Tasks for this exercise »
**a)** Print the passage of the forum thread about integrating (cos x)^4 by parts, starting with "let u = cos^3x" and going on through "using sourwig's identity.", word for word.
**b)** Carry on the forum thread about integrating (cos x)^4 by parts, picking up right after its last post.

Question

Any way to solve integral of (cosx)^4 dx using integration by parts?

Answer 1

let u = cos^3x --> du = -3cos^2 sin dx
dv = cos dx ---> v = sinx
it turns \[sinx cos^3x +3\int cos^2sin^2dx\]
just replace cos^2 sin^2 = sin^2(2x) and take integral again

Answer 2

I'm trying it out, I know how to do it using sourwig's identity.

Answer 3

Sometimes, profs ask us apply that way to solve the problem. That's why

Answer 4

Ibelive you meant 2cos^2 sin^2 = sin^2(2x)

Answer 5

I believe*

Answer 6

heehehe... I underestimated it so that I typed a wrong thing twice.:)

Data segment »
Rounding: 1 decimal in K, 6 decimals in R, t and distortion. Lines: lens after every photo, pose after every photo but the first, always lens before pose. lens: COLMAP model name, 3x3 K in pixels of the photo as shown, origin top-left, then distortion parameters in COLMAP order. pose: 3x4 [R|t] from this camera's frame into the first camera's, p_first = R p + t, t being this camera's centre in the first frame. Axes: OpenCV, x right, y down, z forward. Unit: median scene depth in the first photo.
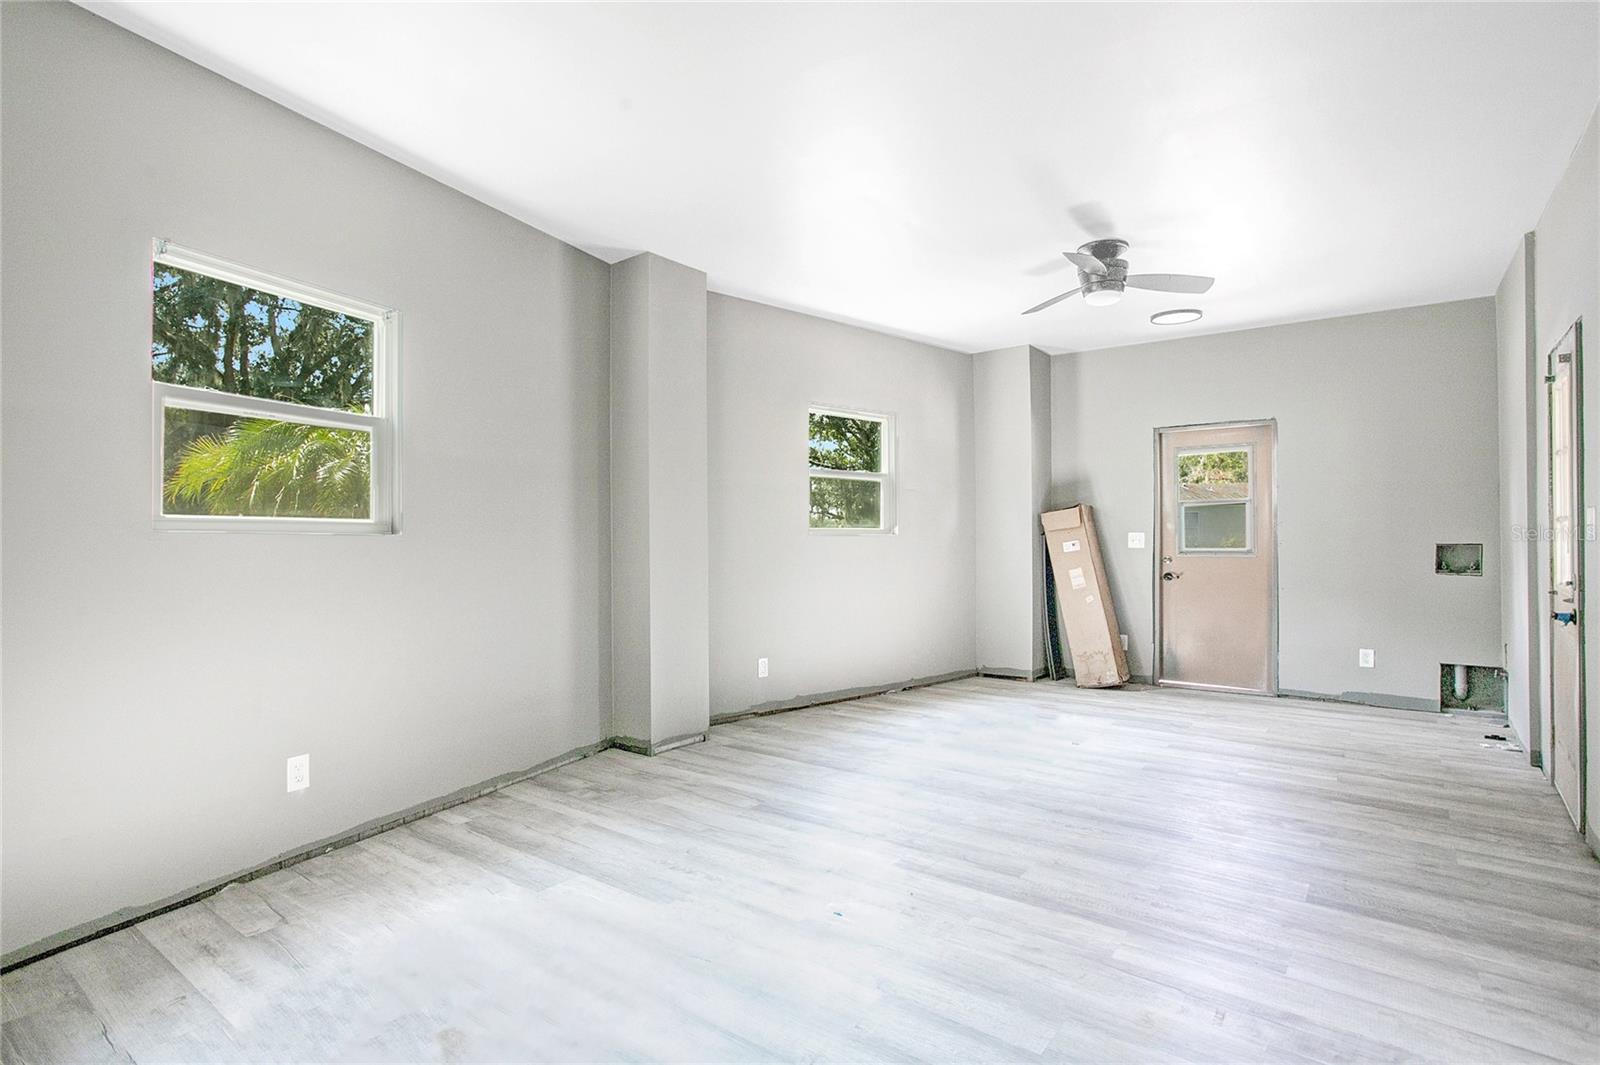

Exercise answers »
**a)**
let u = cos^3x --> du = -3cos^2 sin dx
dv = cos dx ---> v = sinx
it turns \[sinx cos^3x +3\int cos^2sin^2dx\]
just replace cos^2 sin^2 = sin^2(2x) and take integral again

Answer 2

I'm trying it out, I know how to do it using sourwig's identity.

**b)**
Answer 7

no problem! awesome

Answer 8

\[\int\limits \left( \cos ^{2}x \right)^{2}dx=\int\limits \left( \frac{ 1+\cos 2x }{ 2 } \right)^2 dx\]
\[=\frac{ 1 }{ 4 }\int\limits \left( 1+2\cos 2x+\cos ^{2}2x \right)dx\]
\[=\frac{ 1 }{ 4 }\int\limits \left\{ 1+2\cos 2x+\frac{ 1+\cos 4x }{ 2 } \right\}dx\]
\[=\frac{ 1 }{ 4 }\int\limits \left( \frac{ 3 }{ 2 }+2\cos 2x+\cos 4x \right)dx\]
complete it.